> _TEXT EXTRACT_
Larry Winget (born 1952) is a professional motivational speaker, bestselling author, television personality and social commentator. Winget markets himself as "the trademarked 'Pitbull of Personal Development' and 'World's Only Irritational Speaker'".

Early life and education
Winget was raised in Muskogee, Oklahoma.  Both his parents were in retail. He graduated from Central High School in Muskogee, Oklahoma and from Northeastern Oklahoma State University in Tahlequah, Oklahoma.  In 2018, Winget was named Distinguished Alumni by Northeastern Oklahoma State University.

Personal life
Winget is married to Rose Mary Winget and has two sons, Tyler and Patrick.  He lives in Phoenix, Arizona.

Career
Winget is the author of six New York Times/Wall Street Journal bestsellers. He hosted the television series Big Spender on A&E. He has appeared on several television shows including Tool Academy, Crowd Rules and Dr. Phil.  He has appeared in two PBS specials, two CNBC specials of The Millionaire Inside and is a regular on many national news shows on CNBC, MSNBC, FOX Business Network and FOX News.

Works

Books
 Shut Up, Stop Whining, & Get A Life: A Kick-Butt Approach to a Better Life (2004) 
 It's Called Work For A Reason (2007) 
 You're Broke Because You Want To Be: How to Stop Getting By and Start Getting Ahead (2008) 
 People Are Idiots and I Can Prove It!: The Ten Ways You Are Sabotaging Your Life and How To Overcome Them (2008) 
 No Time For Tact: 365 Days of The Wit, Words and Wisdom of Larry Winget (2009) 
 Your Kids Are Your Own Fault: A Guide For Raising Responsible, Productive Adults (2009) 
 The Idiot Factor: The 10 Ways We Sabotage Our Life, Money and Business (2009) 
 Shut Up, Stop Whining & Get A Life comic book version (2010)
 Grow A Pair; How To Stop Being A Victim and Take Back Your Life, Your Business and Your Sanity (2013)

> _INSTRUCTIONS_
1) According to the biography, in which city does Winget live?
2) Reproduce the stretch of the biography from "The Idiot Factor: The" through "Your Sanity (2013)", switching "comic book" to "graphic novel".

> _EXCERPTED RECORDS_

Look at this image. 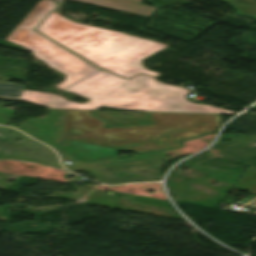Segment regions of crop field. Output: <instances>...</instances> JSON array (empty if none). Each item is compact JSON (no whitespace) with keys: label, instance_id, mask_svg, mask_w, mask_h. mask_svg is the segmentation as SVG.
<instances>
[{"label":"crop field","instance_id":"8a807250","mask_svg":"<svg viewBox=\"0 0 256 256\" xmlns=\"http://www.w3.org/2000/svg\"><path fill=\"white\" fill-rule=\"evenodd\" d=\"M58 4L42 0L6 41L31 50L33 56L65 74L66 81L56 87L74 92L90 101L80 104L66 101L65 98L55 94L26 89H23L20 101L32 102L50 109L96 110L101 106H107L150 112L236 113L190 103L185 95L191 91L179 86L162 84L155 81L154 77L138 75L128 81L122 79L92 66L36 32L34 29L48 35L85 59L127 78L139 72L161 76L145 69L141 61L169 47L168 45L69 21L52 11ZM77 81L78 84L67 88Z\"/></svg>","mask_w":256,"mask_h":256},{"label":"crop field","instance_id":"ac0d7876","mask_svg":"<svg viewBox=\"0 0 256 256\" xmlns=\"http://www.w3.org/2000/svg\"><path fill=\"white\" fill-rule=\"evenodd\" d=\"M153 125L102 128L90 111L64 110L61 143L87 160L117 155V149L138 154L182 147L183 140L214 133L219 115L152 113Z\"/></svg>","mask_w":256,"mask_h":256},{"label":"crop field","instance_id":"34b2d1b8","mask_svg":"<svg viewBox=\"0 0 256 256\" xmlns=\"http://www.w3.org/2000/svg\"><path fill=\"white\" fill-rule=\"evenodd\" d=\"M234 187L249 190L250 194L256 195V167L249 165Z\"/></svg>","mask_w":256,"mask_h":256},{"label":"crop field","instance_id":"412701ff","mask_svg":"<svg viewBox=\"0 0 256 256\" xmlns=\"http://www.w3.org/2000/svg\"><path fill=\"white\" fill-rule=\"evenodd\" d=\"M23 85L0 83V96L19 98Z\"/></svg>","mask_w":256,"mask_h":256},{"label":"crop field","instance_id":"f4fd0767","mask_svg":"<svg viewBox=\"0 0 256 256\" xmlns=\"http://www.w3.org/2000/svg\"><path fill=\"white\" fill-rule=\"evenodd\" d=\"M0 99L19 101V99H15V98L0 97Z\"/></svg>","mask_w":256,"mask_h":256},{"label":"crop field","instance_id":"dd49c442","mask_svg":"<svg viewBox=\"0 0 256 256\" xmlns=\"http://www.w3.org/2000/svg\"><path fill=\"white\" fill-rule=\"evenodd\" d=\"M53 1H57V2H60L61 0H53Z\"/></svg>","mask_w":256,"mask_h":256}]
</instances>
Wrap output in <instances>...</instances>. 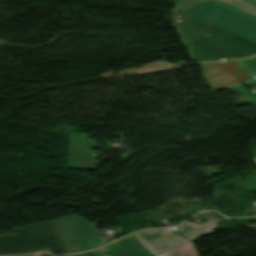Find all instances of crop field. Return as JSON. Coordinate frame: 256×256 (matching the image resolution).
Here are the masks:
<instances>
[{
    "label": "crop field",
    "mask_w": 256,
    "mask_h": 256,
    "mask_svg": "<svg viewBox=\"0 0 256 256\" xmlns=\"http://www.w3.org/2000/svg\"><path fill=\"white\" fill-rule=\"evenodd\" d=\"M174 12V24L196 62L256 54V43L178 9Z\"/></svg>",
    "instance_id": "obj_1"
},
{
    "label": "crop field",
    "mask_w": 256,
    "mask_h": 256,
    "mask_svg": "<svg viewBox=\"0 0 256 256\" xmlns=\"http://www.w3.org/2000/svg\"><path fill=\"white\" fill-rule=\"evenodd\" d=\"M174 7L256 42V17L219 0H177Z\"/></svg>",
    "instance_id": "obj_2"
},
{
    "label": "crop field",
    "mask_w": 256,
    "mask_h": 256,
    "mask_svg": "<svg viewBox=\"0 0 256 256\" xmlns=\"http://www.w3.org/2000/svg\"><path fill=\"white\" fill-rule=\"evenodd\" d=\"M14 231L16 235L0 236V255L33 253L39 249L67 253L53 220Z\"/></svg>",
    "instance_id": "obj_3"
},
{
    "label": "crop field",
    "mask_w": 256,
    "mask_h": 256,
    "mask_svg": "<svg viewBox=\"0 0 256 256\" xmlns=\"http://www.w3.org/2000/svg\"><path fill=\"white\" fill-rule=\"evenodd\" d=\"M198 215L206 222L201 225L185 223L179 230L167 229L138 232L133 236L153 255L181 246L194 239L214 233L211 229L217 227L220 221L209 212H200Z\"/></svg>",
    "instance_id": "obj_4"
},
{
    "label": "crop field",
    "mask_w": 256,
    "mask_h": 256,
    "mask_svg": "<svg viewBox=\"0 0 256 256\" xmlns=\"http://www.w3.org/2000/svg\"><path fill=\"white\" fill-rule=\"evenodd\" d=\"M68 253L97 248L112 242L95 233L90 222L72 216L54 220Z\"/></svg>",
    "instance_id": "obj_5"
},
{
    "label": "crop field",
    "mask_w": 256,
    "mask_h": 256,
    "mask_svg": "<svg viewBox=\"0 0 256 256\" xmlns=\"http://www.w3.org/2000/svg\"><path fill=\"white\" fill-rule=\"evenodd\" d=\"M200 66L204 72L206 81L213 91L222 90L241 83L217 63H205L200 64Z\"/></svg>",
    "instance_id": "obj_6"
},
{
    "label": "crop field",
    "mask_w": 256,
    "mask_h": 256,
    "mask_svg": "<svg viewBox=\"0 0 256 256\" xmlns=\"http://www.w3.org/2000/svg\"><path fill=\"white\" fill-rule=\"evenodd\" d=\"M103 249L109 256H153L132 235Z\"/></svg>",
    "instance_id": "obj_7"
},
{
    "label": "crop field",
    "mask_w": 256,
    "mask_h": 256,
    "mask_svg": "<svg viewBox=\"0 0 256 256\" xmlns=\"http://www.w3.org/2000/svg\"><path fill=\"white\" fill-rule=\"evenodd\" d=\"M156 256H197L193 243L183 245Z\"/></svg>",
    "instance_id": "obj_8"
},
{
    "label": "crop field",
    "mask_w": 256,
    "mask_h": 256,
    "mask_svg": "<svg viewBox=\"0 0 256 256\" xmlns=\"http://www.w3.org/2000/svg\"><path fill=\"white\" fill-rule=\"evenodd\" d=\"M256 16V0H222Z\"/></svg>",
    "instance_id": "obj_9"
},
{
    "label": "crop field",
    "mask_w": 256,
    "mask_h": 256,
    "mask_svg": "<svg viewBox=\"0 0 256 256\" xmlns=\"http://www.w3.org/2000/svg\"><path fill=\"white\" fill-rule=\"evenodd\" d=\"M218 64H220L223 68H225L228 72H230L240 81L245 82L247 80H250V77L243 70H241L234 62H224Z\"/></svg>",
    "instance_id": "obj_10"
},
{
    "label": "crop field",
    "mask_w": 256,
    "mask_h": 256,
    "mask_svg": "<svg viewBox=\"0 0 256 256\" xmlns=\"http://www.w3.org/2000/svg\"><path fill=\"white\" fill-rule=\"evenodd\" d=\"M234 62L250 77L256 76V56L247 60H235Z\"/></svg>",
    "instance_id": "obj_11"
},
{
    "label": "crop field",
    "mask_w": 256,
    "mask_h": 256,
    "mask_svg": "<svg viewBox=\"0 0 256 256\" xmlns=\"http://www.w3.org/2000/svg\"><path fill=\"white\" fill-rule=\"evenodd\" d=\"M72 256H104L101 250L94 251V252H88L78 255H72Z\"/></svg>",
    "instance_id": "obj_12"
},
{
    "label": "crop field",
    "mask_w": 256,
    "mask_h": 256,
    "mask_svg": "<svg viewBox=\"0 0 256 256\" xmlns=\"http://www.w3.org/2000/svg\"><path fill=\"white\" fill-rule=\"evenodd\" d=\"M26 256H39V255H26Z\"/></svg>",
    "instance_id": "obj_13"
},
{
    "label": "crop field",
    "mask_w": 256,
    "mask_h": 256,
    "mask_svg": "<svg viewBox=\"0 0 256 256\" xmlns=\"http://www.w3.org/2000/svg\"><path fill=\"white\" fill-rule=\"evenodd\" d=\"M252 179L256 181V177H255V178H252Z\"/></svg>",
    "instance_id": "obj_14"
}]
</instances>
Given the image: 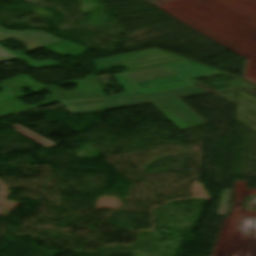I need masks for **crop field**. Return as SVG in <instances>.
Wrapping results in <instances>:
<instances>
[{
    "instance_id": "1",
    "label": "crop field",
    "mask_w": 256,
    "mask_h": 256,
    "mask_svg": "<svg viewBox=\"0 0 256 256\" xmlns=\"http://www.w3.org/2000/svg\"><path fill=\"white\" fill-rule=\"evenodd\" d=\"M127 91L125 93L58 100L63 106L111 102L118 99L178 89L195 84L171 68L160 65L113 75ZM152 77V79H149Z\"/></svg>"
},
{
    "instance_id": "2",
    "label": "crop field",
    "mask_w": 256,
    "mask_h": 256,
    "mask_svg": "<svg viewBox=\"0 0 256 256\" xmlns=\"http://www.w3.org/2000/svg\"><path fill=\"white\" fill-rule=\"evenodd\" d=\"M210 93L202 86H194L189 88H183L173 91H167L162 93H156L151 95H145L135 98H129L124 100H118L112 103L94 104V105H82V106H70L65 107L72 114L103 111L115 108H122L128 106H135L141 104L151 103L159 111H161L166 117L174 122L182 130L205 125L194 112H192L184 103L178 98L193 96L198 94Z\"/></svg>"
},
{
    "instance_id": "3",
    "label": "crop field",
    "mask_w": 256,
    "mask_h": 256,
    "mask_svg": "<svg viewBox=\"0 0 256 256\" xmlns=\"http://www.w3.org/2000/svg\"><path fill=\"white\" fill-rule=\"evenodd\" d=\"M183 60V58L157 49L96 60L97 70L125 66L127 69Z\"/></svg>"
},
{
    "instance_id": "4",
    "label": "crop field",
    "mask_w": 256,
    "mask_h": 256,
    "mask_svg": "<svg viewBox=\"0 0 256 256\" xmlns=\"http://www.w3.org/2000/svg\"><path fill=\"white\" fill-rule=\"evenodd\" d=\"M61 84H77L73 91H64L57 88L56 85ZM56 85L47 86V89L52 93L55 99L97 96L104 95L99 80L96 76H88L83 80L71 81L66 83H56Z\"/></svg>"
},
{
    "instance_id": "5",
    "label": "crop field",
    "mask_w": 256,
    "mask_h": 256,
    "mask_svg": "<svg viewBox=\"0 0 256 256\" xmlns=\"http://www.w3.org/2000/svg\"><path fill=\"white\" fill-rule=\"evenodd\" d=\"M11 38L24 43L27 46L28 51L39 46L61 41L60 39L42 31H10L4 30L0 27L1 43ZM39 43H42V45H39Z\"/></svg>"
},
{
    "instance_id": "6",
    "label": "crop field",
    "mask_w": 256,
    "mask_h": 256,
    "mask_svg": "<svg viewBox=\"0 0 256 256\" xmlns=\"http://www.w3.org/2000/svg\"><path fill=\"white\" fill-rule=\"evenodd\" d=\"M167 66L171 67L172 69L178 71L179 73L190 79L224 73L222 71L206 67L191 61L168 64Z\"/></svg>"
},
{
    "instance_id": "7",
    "label": "crop field",
    "mask_w": 256,
    "mask_h": 256,
    "mask_svg": "<svg viewBox=\"0 0 256 256\" xmlns=\"http://www.w3.org/2000/svg\"><path fill=\"white\" fill-rule=\"evenodd\" d=\"M0 87L8 90L10 93L14 94L17 97L45 89L44 85L36 84L34 81H32L25 75L0 82ZM24 87H29L32 91L27 94H24L19 90Z\"/></svg>"
},
{
    "instance_id": "8",
    "label": "crop field",
    "mask_w": 256,
    "mask_h": 256,
    "mask_svg": "<svg viewBox=\"0 0 256 256\" xmlns=\"http://www.w3.org/2000/svg\"><path fill=\"white\" fill-rule=\"evenodd\" d=\"M45 50H48L52 53L60 55L62 57L71 55V56H78L83 52L87 51L88 49L83 48L79 45L71 43L69 41H62L59 43H55L49 46L42 47Z\"/></svg>"
},
{
    "instance_id": "9",
    "label": "crop field",
    "mask_w": 256,
    "mask_h": 256,
    "mask_svg": "<svg viewBox=\"0 0 256 256\" xmlns=\"http://www.w3.org/2000/svg\"><path fill=\"white\" fill-rule=\"evenodd\" d=\"M45 98L47 99V101L36 106H26L15 99L0 103V116L35 108L37 106L47 105L48 103L57 102V100H55L52 96L47 95L45 96ZM13 103H15V105H13Z\"/></svg>"
},
{
    "instance_id": "10",
    "label": "crop field",
    "mask_w": 256,
    "mask_h": 256,
    "mask_svg": "<svg viewBox=\"0 0 256 256\" xmlns=\"http://www.w3.org/2000/svg\"><path fill=\"white\" fill-rule=\"evenodd\" d=\"M12 127L16 129L15 130L16 132L22 134L23 136L41 144V145H43L47 148H50L52 146L57 145L56 143H54V142H52V141H50V140H48V139H46V138H44V137H42L38 134L26 129L25 127H23L19 124L15 125V126H12Z\"/></svg>"
},
{
    "instance_id": "11",
    "label": "crop field",
    "mask_w": 256,
    "mask_h": 256,
    "mask_svg": "<svg viewBox=\"0 0 256 256\" xmlns=\"http://www.w3.org/2000/svg\"><path fill=\"white\" fill-rule=\"evenodd\" d=\"M18 59L25 60L28 63V65H30L31 67H35V68L52 67V66H58L59 65V64H57V63H55L51 60L41 61V62H33L32 60H30L25 55H23L22 57H20Z\"/></svg>"
},
{
    "instance_id": "12",
    "label": "crop field",
    "mask_w": 256,
    "mask_h": 256,
    "mask_svg": "<svg viewBox=\"0 0 256 256\" xmlns=\"http://www.w3.org/2000/svg\"><path fill=\"white\" fill-rule=\"evenodd\" d=\"M16 57V55L6 49H4L1 45H0V61L3 60H7L10 58Z\"/></svg>"
},
{
    "instance_id": "13",
    "label": "crop field",
    "mask_w": 256,
    "mask_h": 256,
    "mask_svg": "<svg viewBox=\"0 0 256 256\" xmlns=\"http://www.w3.org/2000/svg\"><path fill=\"white\" fill-rule=\"evenodd\" d=\"M10 98H14V96L8 94L7 92L0 93V101L10 99Z\"/></svg>"
}]
</instances>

> _OUTPUTS IN ORDER_
1) Phoenix, Arizona.

2)
The Idiot Factor: The 10 Ways We Sabotage Our Life, Money and Business (2009) 
 Shut Up, Stop Whining & Get A Life graphic novel version (2010)
 Grow A Pair; How To Stop Being A Victim and Take Back Your Life, Your Business and Your Sanity (2013)